Great design and simplicity
The best tools are simple, and do one thing really well. One of the problems with notes apps is that notes serve multiple purposes, so there is a tendency to keep adding functionality for lots of edge cases, and so the tools keep getting more complex. Counterintuitively, simplicity is really hard. Apple Notes is fairly simple, but falls down in being closed by not having good Markdown support. I need my notes to be flexible, not locked in. Bear wins on simplicity. It is an almost perfectly designed app.
My Bear set up
To organise my stuff I use a modified version of the PARA method. It’s fairly simple. PARA stands for Project, Area, Resource, Archive. This is what it looks like in my file system:
As you can see from the above, I’ve added a couple of additional folders - In tray, for stuff that I want to do stuff with but not right now, and experiments. This folder is for the small experiments to try things out I often do during the day — things that aren’t projects, they are just little tests.
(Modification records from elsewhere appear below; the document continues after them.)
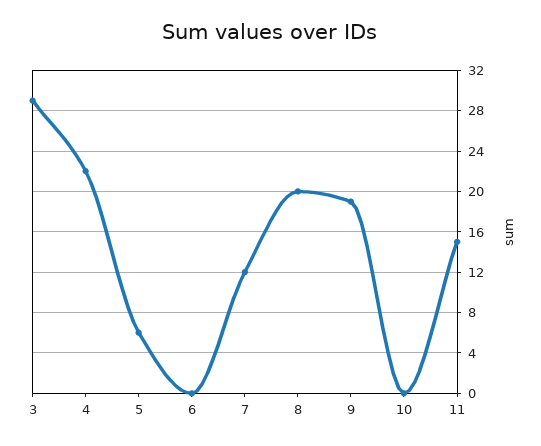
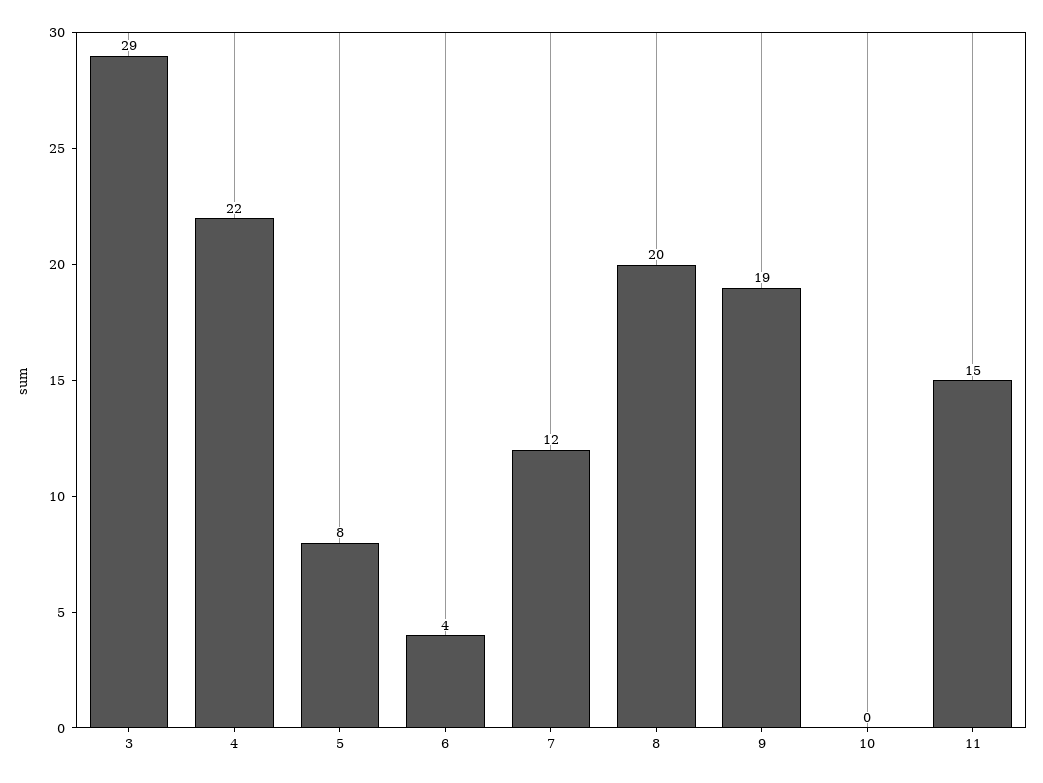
  {
    "3": 29,
    "4": 22,
-   "5": 6,
+   "5": 8,
-   "6": 0,
+   "6": 4,
    "7": 12,
    "8": 20,
    "9": 19,
    "10": 0,
    "11": 15
  }

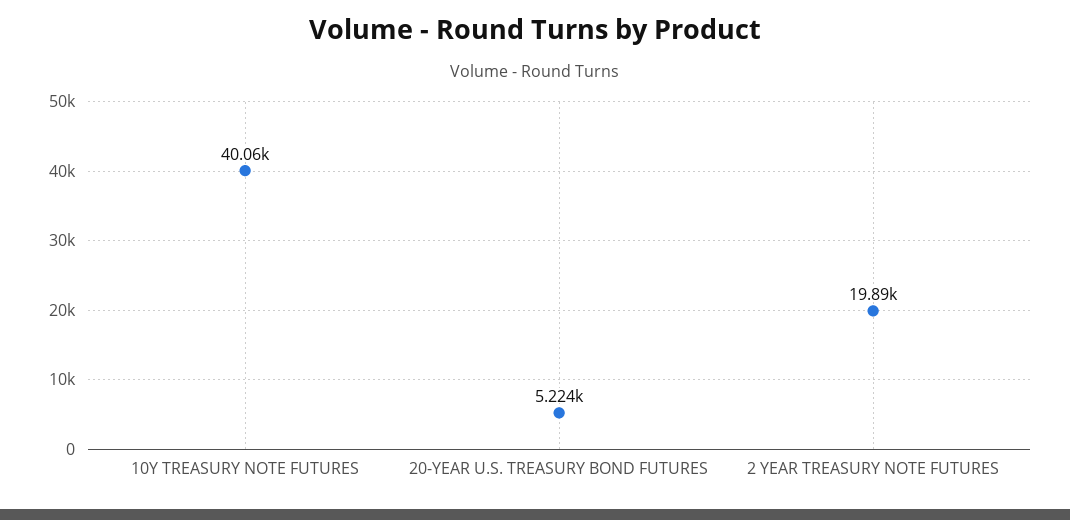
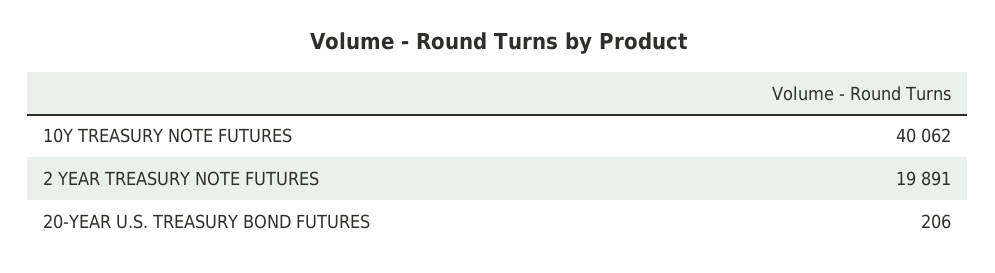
  {
    "10Y TREASURY NOTE FUTURES": 40062,
-   "20-YEAR U.S. TREASURY BOND FUTURES": 5224,
+   "20-YEAR U.S. TREASURY BOND FUTURES": 206,
    "2 YEAR TREASURY NOTE FUTURES": 19891
  }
You will also see that I number these folders. This is inspired by Johnny Decimal, which is a nice idea for organisation but just too complicated to do in full. However it does work to keep folders in the same order across different systems, which I like.
Bear just uses tags, and doesn’t have folders. This would probably be a dealbreaker for me, except that it has a rather wonderful solution — nested tags. This means that you have the best of both worlds — you can organise things in a structured way, and you can also have multiple tags for a single piece of content. This is perfect. My organisational system works well in Bear too:
The future
Have I found the ultimate setup for me? I hope so, but I somehow doubt it. I’ve come to realise that I enjoy creating processes, so all this testing of different software and methods has been something I’ve enjoyed doing, and not just a waste of time. As dads are prone to say to children complaining about long car journeys — the journey is part of the adventure. But I do hope that now I have the basic setup finished, and I can focus on making better notes for my future self, rather than finding the right setup.
Now I’m going to save this note as a Markdown file for my public website… It works beautifully.